— Exercise brief —
Please pull out every line in the records below that contains the word "dann", and copy each of those lines in full.

--- START ---

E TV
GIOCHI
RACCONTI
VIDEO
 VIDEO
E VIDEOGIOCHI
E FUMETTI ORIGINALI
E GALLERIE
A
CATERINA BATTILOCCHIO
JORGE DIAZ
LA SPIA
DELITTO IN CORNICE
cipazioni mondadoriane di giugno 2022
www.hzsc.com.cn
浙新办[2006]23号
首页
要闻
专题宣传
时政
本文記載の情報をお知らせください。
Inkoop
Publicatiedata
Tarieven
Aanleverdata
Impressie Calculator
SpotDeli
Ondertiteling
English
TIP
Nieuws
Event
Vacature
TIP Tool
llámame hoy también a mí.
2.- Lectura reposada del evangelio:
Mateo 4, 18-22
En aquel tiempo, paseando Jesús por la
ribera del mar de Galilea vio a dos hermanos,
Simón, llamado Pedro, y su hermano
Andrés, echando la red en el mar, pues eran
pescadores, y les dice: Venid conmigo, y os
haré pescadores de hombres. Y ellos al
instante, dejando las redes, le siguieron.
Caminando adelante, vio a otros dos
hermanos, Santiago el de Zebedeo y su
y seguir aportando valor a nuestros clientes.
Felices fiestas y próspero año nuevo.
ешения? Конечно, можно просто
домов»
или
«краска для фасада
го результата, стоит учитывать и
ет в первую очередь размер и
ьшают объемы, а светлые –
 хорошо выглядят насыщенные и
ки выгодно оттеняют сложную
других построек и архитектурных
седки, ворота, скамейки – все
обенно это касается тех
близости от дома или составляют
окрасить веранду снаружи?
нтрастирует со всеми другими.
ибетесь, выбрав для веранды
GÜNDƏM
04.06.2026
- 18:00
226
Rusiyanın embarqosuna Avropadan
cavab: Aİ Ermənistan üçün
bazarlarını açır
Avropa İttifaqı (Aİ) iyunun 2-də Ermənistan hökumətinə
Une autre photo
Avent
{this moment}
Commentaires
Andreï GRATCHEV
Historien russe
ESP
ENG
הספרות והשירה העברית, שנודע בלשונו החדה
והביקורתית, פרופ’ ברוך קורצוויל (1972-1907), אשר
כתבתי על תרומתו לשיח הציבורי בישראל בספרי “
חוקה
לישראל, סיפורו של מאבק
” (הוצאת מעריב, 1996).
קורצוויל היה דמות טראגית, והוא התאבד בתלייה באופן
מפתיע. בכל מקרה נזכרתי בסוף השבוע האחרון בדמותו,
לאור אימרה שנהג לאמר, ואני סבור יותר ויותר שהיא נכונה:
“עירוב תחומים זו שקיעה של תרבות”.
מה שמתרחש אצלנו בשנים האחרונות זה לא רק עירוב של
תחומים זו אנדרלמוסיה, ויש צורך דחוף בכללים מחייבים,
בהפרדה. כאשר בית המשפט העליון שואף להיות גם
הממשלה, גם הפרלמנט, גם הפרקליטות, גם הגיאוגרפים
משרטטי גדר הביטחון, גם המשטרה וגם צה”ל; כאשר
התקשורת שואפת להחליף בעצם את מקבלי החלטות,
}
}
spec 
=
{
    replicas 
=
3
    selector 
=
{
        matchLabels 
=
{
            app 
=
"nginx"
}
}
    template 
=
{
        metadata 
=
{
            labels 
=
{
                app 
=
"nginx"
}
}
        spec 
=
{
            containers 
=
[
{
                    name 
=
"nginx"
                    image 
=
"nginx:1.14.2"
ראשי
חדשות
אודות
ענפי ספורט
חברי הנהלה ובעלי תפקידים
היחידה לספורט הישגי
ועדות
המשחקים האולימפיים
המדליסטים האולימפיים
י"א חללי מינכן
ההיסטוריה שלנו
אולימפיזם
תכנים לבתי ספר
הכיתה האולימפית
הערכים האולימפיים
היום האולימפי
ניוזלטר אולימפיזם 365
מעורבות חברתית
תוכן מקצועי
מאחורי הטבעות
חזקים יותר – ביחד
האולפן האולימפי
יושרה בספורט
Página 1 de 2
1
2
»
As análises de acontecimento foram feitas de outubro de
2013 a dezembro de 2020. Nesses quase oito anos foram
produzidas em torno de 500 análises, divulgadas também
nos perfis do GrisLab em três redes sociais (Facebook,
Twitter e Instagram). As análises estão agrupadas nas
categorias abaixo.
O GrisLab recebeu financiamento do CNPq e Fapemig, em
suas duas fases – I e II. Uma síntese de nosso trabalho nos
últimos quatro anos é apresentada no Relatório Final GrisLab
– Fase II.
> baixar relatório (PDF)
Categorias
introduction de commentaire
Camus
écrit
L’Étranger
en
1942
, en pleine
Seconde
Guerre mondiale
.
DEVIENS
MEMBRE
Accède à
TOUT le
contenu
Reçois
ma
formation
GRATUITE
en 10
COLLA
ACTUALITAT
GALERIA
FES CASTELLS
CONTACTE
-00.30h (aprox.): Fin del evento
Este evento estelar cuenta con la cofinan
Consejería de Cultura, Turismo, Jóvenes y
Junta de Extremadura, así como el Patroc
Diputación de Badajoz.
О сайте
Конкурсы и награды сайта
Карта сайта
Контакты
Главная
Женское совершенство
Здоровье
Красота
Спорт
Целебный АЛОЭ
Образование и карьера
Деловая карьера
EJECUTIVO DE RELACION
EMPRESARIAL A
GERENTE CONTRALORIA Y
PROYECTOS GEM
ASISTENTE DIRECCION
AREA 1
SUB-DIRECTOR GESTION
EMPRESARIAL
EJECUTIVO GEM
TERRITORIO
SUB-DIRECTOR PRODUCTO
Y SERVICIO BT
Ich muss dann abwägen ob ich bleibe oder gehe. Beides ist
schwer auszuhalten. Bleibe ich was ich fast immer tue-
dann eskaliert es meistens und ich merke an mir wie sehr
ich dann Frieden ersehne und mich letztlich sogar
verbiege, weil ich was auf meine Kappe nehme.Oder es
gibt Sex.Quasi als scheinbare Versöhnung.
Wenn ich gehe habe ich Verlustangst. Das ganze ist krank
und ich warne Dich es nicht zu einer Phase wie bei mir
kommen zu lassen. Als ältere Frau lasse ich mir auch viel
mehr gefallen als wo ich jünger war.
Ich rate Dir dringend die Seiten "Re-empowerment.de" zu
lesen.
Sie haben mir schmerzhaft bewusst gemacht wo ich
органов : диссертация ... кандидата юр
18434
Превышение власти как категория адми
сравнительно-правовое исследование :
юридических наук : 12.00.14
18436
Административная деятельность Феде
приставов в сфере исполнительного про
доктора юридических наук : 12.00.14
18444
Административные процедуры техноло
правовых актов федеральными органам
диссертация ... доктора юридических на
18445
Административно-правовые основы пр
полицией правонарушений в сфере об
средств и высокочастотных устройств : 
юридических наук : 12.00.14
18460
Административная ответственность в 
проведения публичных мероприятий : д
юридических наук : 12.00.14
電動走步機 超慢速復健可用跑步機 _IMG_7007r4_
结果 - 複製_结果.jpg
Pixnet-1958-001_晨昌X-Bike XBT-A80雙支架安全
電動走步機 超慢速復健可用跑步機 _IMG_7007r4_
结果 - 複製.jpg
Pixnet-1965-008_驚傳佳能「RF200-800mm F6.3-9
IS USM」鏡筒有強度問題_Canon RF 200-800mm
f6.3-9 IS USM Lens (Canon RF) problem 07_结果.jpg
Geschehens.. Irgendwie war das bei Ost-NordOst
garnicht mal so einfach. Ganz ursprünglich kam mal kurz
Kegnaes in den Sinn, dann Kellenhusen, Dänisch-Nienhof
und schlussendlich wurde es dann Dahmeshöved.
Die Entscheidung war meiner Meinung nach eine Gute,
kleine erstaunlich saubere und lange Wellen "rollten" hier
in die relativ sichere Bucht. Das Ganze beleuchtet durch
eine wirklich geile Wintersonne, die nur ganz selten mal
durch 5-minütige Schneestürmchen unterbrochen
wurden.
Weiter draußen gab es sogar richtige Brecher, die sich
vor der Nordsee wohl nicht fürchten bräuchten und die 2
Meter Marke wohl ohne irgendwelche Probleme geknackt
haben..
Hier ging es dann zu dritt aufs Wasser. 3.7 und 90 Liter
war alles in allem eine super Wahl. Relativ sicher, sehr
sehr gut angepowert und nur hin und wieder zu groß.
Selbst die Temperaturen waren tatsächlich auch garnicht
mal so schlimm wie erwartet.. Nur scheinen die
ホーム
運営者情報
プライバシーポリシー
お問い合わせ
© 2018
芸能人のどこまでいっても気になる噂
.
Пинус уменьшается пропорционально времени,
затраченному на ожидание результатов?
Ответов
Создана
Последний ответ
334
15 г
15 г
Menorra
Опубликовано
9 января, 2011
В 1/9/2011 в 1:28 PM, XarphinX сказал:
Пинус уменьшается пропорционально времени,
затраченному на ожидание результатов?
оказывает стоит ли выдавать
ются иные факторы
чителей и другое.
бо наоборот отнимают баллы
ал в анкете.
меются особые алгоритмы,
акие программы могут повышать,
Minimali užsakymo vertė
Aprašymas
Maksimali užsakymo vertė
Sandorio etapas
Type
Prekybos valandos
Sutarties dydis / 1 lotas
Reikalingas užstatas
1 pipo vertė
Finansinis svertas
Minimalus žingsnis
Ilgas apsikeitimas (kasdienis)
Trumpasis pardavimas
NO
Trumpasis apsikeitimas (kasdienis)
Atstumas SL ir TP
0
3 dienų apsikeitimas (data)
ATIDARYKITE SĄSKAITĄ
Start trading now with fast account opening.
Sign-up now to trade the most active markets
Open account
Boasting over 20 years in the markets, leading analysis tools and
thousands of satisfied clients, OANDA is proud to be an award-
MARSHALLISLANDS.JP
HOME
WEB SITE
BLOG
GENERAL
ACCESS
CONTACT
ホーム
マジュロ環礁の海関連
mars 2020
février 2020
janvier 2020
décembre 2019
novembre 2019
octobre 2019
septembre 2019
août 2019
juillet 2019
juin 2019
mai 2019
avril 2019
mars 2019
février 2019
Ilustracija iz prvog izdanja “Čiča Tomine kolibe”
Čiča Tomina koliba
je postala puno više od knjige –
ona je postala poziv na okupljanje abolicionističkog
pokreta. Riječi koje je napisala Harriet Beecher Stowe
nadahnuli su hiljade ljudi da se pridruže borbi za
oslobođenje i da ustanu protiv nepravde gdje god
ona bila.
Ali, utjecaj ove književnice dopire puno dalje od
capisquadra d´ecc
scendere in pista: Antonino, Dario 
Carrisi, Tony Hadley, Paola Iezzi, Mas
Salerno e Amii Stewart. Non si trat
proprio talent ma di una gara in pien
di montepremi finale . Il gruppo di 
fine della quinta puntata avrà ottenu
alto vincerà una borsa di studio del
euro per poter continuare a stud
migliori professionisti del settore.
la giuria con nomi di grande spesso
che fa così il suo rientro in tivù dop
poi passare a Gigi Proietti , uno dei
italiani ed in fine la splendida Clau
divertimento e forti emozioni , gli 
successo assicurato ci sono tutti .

--- END ---

— Your solution —
Ich muss dann abwägen ob ich bleibe oder gehe. Beides ist
dann eskaliert es meistens und ich merke an mir wie sehr
ich dann Frieden ersehne und mich letztlich sogar
Kegnaes in den Sinn, dann Kellenhusen, Dänisch-Nienhof
und schlussendlich wurde es dann Dahmeshöved.
Hier ging es dann zu dritt aufs Wasser. 3.7 und 90 Liter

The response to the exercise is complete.